═════ DATA EXTRACTS
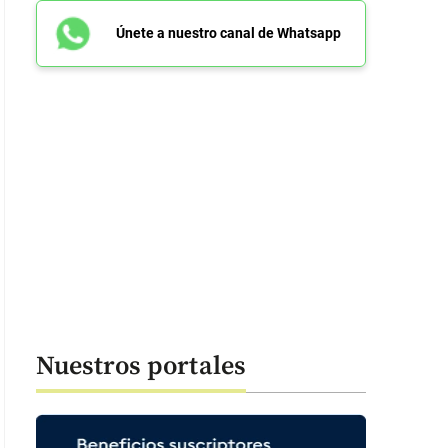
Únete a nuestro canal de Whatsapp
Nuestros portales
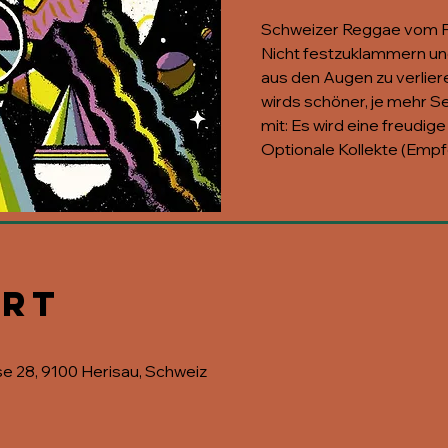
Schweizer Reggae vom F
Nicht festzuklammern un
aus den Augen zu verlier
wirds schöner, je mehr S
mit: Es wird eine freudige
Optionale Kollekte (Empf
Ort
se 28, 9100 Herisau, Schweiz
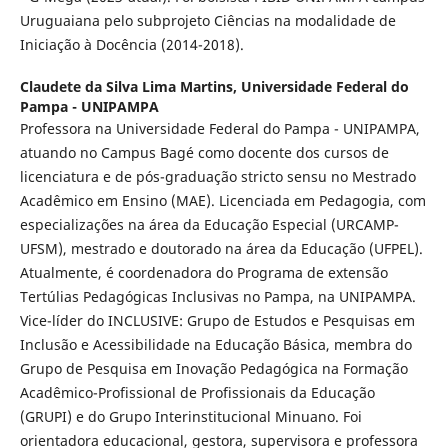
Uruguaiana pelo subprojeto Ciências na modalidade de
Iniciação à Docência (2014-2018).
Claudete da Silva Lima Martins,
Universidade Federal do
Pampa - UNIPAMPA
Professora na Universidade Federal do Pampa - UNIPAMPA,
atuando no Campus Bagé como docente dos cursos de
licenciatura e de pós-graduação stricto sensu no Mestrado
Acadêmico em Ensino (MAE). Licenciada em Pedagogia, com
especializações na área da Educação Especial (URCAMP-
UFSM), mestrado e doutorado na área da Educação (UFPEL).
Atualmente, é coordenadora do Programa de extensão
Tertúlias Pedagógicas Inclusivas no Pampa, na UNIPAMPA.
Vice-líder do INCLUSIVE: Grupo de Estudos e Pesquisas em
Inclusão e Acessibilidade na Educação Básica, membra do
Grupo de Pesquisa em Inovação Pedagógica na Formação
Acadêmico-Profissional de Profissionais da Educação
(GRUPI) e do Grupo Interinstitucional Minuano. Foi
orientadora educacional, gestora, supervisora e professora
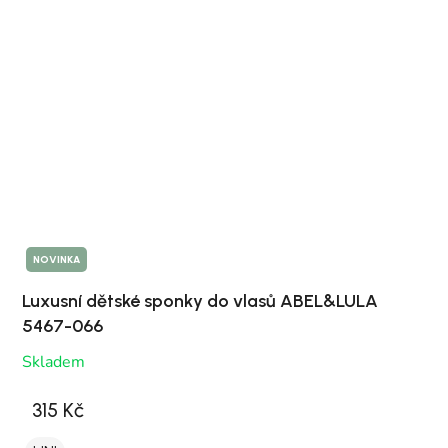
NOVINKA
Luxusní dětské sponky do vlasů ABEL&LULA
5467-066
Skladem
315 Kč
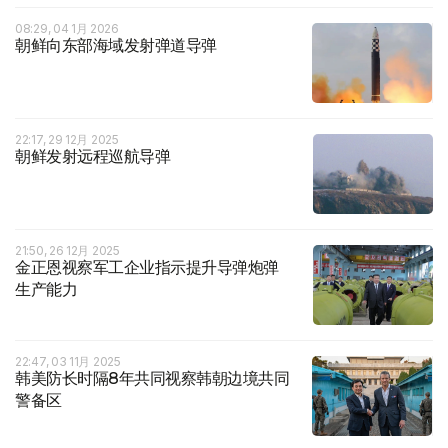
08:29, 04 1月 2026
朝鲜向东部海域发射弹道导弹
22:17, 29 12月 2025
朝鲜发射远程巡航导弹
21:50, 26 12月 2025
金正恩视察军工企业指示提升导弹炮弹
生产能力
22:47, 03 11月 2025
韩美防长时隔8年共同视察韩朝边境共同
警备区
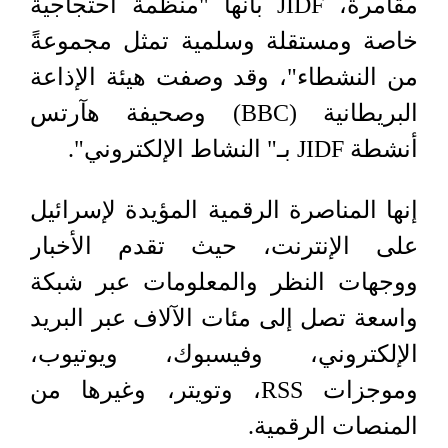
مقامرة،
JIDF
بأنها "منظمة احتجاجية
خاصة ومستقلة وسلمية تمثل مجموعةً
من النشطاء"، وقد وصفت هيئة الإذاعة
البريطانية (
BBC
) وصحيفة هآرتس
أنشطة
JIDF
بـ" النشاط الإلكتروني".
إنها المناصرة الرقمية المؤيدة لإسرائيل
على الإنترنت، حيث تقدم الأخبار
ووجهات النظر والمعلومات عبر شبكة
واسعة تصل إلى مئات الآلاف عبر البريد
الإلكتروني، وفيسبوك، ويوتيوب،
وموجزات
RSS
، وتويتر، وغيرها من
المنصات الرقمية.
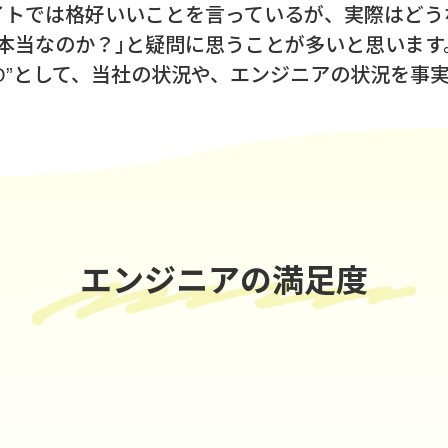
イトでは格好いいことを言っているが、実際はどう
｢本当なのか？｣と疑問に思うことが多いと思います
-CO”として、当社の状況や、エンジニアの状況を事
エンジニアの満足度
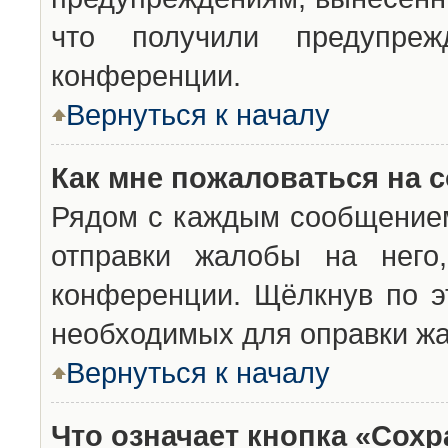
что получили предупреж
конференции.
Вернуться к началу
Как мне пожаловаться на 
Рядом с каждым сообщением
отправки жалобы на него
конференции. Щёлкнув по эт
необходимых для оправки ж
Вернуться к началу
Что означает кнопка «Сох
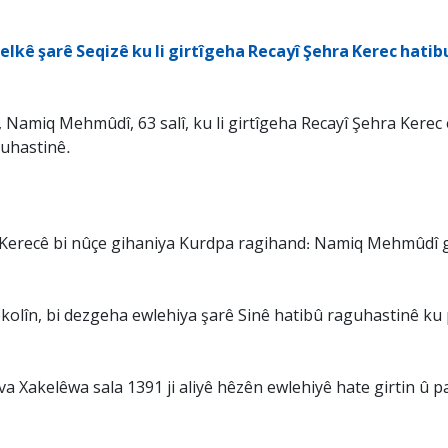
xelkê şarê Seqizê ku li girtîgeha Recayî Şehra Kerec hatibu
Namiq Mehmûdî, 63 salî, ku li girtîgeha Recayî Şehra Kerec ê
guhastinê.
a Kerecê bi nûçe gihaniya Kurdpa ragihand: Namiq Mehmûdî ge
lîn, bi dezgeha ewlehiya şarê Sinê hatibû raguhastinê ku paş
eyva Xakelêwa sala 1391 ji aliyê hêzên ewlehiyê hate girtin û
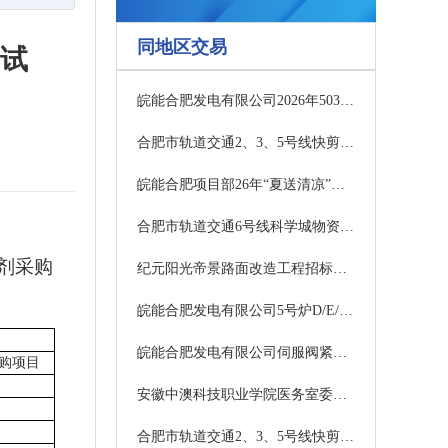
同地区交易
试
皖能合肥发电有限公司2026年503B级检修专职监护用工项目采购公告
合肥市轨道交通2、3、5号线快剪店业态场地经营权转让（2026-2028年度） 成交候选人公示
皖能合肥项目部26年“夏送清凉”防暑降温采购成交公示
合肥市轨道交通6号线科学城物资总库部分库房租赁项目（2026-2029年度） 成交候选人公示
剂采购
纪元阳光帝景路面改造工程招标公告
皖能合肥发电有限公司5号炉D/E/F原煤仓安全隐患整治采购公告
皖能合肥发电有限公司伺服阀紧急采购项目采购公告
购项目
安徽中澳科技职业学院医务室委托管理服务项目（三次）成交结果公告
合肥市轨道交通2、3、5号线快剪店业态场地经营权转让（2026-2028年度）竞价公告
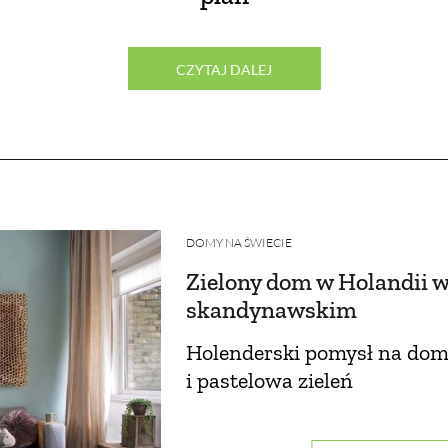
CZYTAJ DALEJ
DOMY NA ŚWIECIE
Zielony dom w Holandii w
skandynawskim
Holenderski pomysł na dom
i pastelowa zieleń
══════════
• _ACTIVITY_: Reproduce every line of text from all of the items above, verbatim and in the same order. Leave out the picture markers.

• _EXERCISE RESPONSE_:
Únete a nuestro canal de Whatsapp
Nuestros portales
Schweizer Reggae vom F
Nicht festzuklammern un
aus den Augen zu verlier
wirds schöner, je mehr S
mit: Es wird eine freudige
Optionale Kollekte (Empf
Ort
se 28, 9100 Herisau, Schweiz
Uruguaiana pelo subprojeto Ciências na modalidade de
Iniciação à Docência (2014-2018).
Claudete da Silva Lima Martins,
Universidade Federal do
Pampa - UNIPAMPA
Professora na Universidade Federal do Pampa - UNIPAMPA,
atuando no Campus Bagé como docente dos cursos de
licenciatura e de pós-graduação stricto sensu no Mestrado
Acadêmico em Ensino (MAE). Licenciada em Pedagogia, com
especializações na área da Educação Especial (URCAMP-
UFSM), mestrado e doutorado na área da Educação (UFPEL).
Atualmente, é coordenadora do Programa de extensão
Tertúlias Pedagógicas Inclusivas no Pampa, na UNIPAMPA.
Vice-líder do INCLUSIVE: Grupo de Estudos e Pesquisas em
Inclusão e Acessibilidade na Educação Básica, membra do
Grupo de Pesquisa em Inovação Pedagógica na Formação
Acadêmico-Profissional de Profissionais da Educação
(GRUPI) e do Grupo Interinstitucional Minuano. Foi
orientadora educacional, gestora, supervisora e professora
NOVINKA
Luxusní dětské sponky do vlasů ABEL&LULA
5467-066
Skladem
315 Kč
08:29, 04 1月 2026
朝鲜向东部海域发射弹道导弹
22:17, 29 12月 2025
朝鲜发射远程巡航导弹
21:50, 26 12月 2025
金正恩视察军工企业指示提升导弹炮弹
生产能力
22:47, 03 11月 2025
韩美防长时隔8年共同视察韩朝边境共同
警备区
مقامرة،
JIDF
بأنها "منظمة احتجاجية
خاصة ومستقلة وسلمية تمثل مجموعةً
من النشطاء"، وقد وصفت هيئة الإذاعة
البريطانية (
BBC
) وصحيفة هآرتس
أنشطة
JIDF
بـ" النشاط الإلكتروني".
إنها المناصرة الرقمية المؤيدة لإسرائيل
على الإنترنت، حيث تقدم الأخبار
ووجهات النظر والمعلومات عبر شبكة
واسعة تصل إلى مئات الآلاف عبر البريد
الإلكتروني، وفيسبوك، ويوتيوب،
وموجزات
RSS
، وتويتر، وغيرها من
المنصات الرقمية.
イトでは格好いいことを言っているが、実際はどう
｢本当なのか？｣と疑問に思うことが多いと思います
-CO”として、当社の状況や、エンジニアの状況を事
エンジニアの満足度
что получили предупреж
конференции.
Вернуться к началу
Как мне пожаловаться на 
Рядом с каждым сообщением
отправки жалобы на него
конференции. Щёлкнув по эт
необходимых для оправки ж
Вернуться к началу
Что означает кнопка «Сох
xelkê şarê Seqizê ku li girtîgeha Recayî Şehra Kerec hatibu
Namiq Mehmûdî, 63 salî, ku li girtîgeha Recayî Şehra Kerec ê
guhastinê.
a Kerecê bi nûçe gihaniya Kurdpa ragihand: Namiq Mehmûdî ge
lîn, bi dezgeha ewlehiya şarê Sinê hatibû raguhastinê ku paş
eyva Xakelêwa sala 1391 ji aliyê hêzên ewlehiyê hate girtin û
同地区交易
试
皖能合肥发电有限公司2026年503B级检修专职监护用工项目采购公告
合肥市轨道交通2、3、5号线快剪店业态场地经营权转让（2026-2028年度） 成交候选人公示
皖能合肥项目部26年“夏送清凉”防暑降温采购成交公示
合肥市轨道交通6号线科学城物资总库部分库房租赁项目（2026-2029年度） 成交候选人公示
剂采购
纪元阳光帝景路面改造工程招标公告
皖能合肥发电有限公司5号炉D/E/F原煤仓安全隐患整治采购公告
皖能合肥发电有限公司伺服阀紧急采购项目采购公告
购项目
安徽中澳科技职业学院医务室委托管理服务项目（三次）成交结果公告
合肥市轨道交通2、3、5号线快剪店业态场地经营权转让（2026-2028年度）竞价公告
CZYTAJ DALEJ
DOMY NA ŚWIECIE
Zielony dom w Holandii w
skandynawskim
Holenderski pomysł na dom
i pastelowa zieleń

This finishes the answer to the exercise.